Even as an adult you may struggle with all 4 prompts because you have forgotten the algorithm you learned so long ago. (Who can blame you? If the problem were ever to come up in the real world, you would ask your phone! - a technique I would contend is every bit as “foundational” as doing it with pencil and paper... faster and more accurate too.) Does this mean that you are bad at math?  Of course not, it just means that you may have had a math education that stressed the importance of the tool over the importance of the task. 

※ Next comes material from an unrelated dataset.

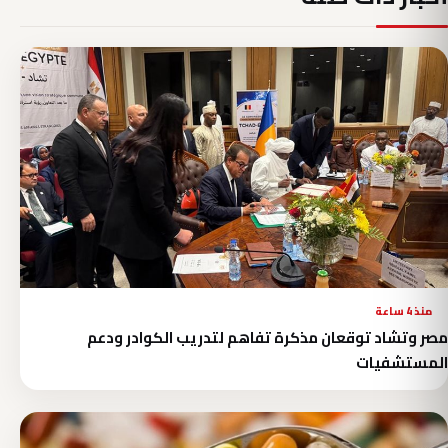
منذ 4 ساعة
مصر وتشاد توقعان مذكرة تفاهم لتدريب الكوادر ودعم
المستشفيات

The debate about math instruction (Traditional vs. Conceptual) is a false choice.  The advocates of traditional programs almost always mischaracterize the other side, saying that we are trying to throw out practice and memorization in favor of concepts, puzzle and games. (I have yet to meet a progressive math teacher that advocates the abandonment of practicing facts and learning formulas.)  The truth is we can have it both ways.  Students need a deep conceptual understanding of math and that forms the foundation for their education. With that solid foundation in place, they will be better able to approach problems from a variety of perspectives and not quit when they don’t get the “right” answer fast enough. Along the way we should teach them the shortcuts and tools (facts and formulas) to make their work more efficient so that they can continue to learn and not see math as so many of us did, as something to get through and be done with.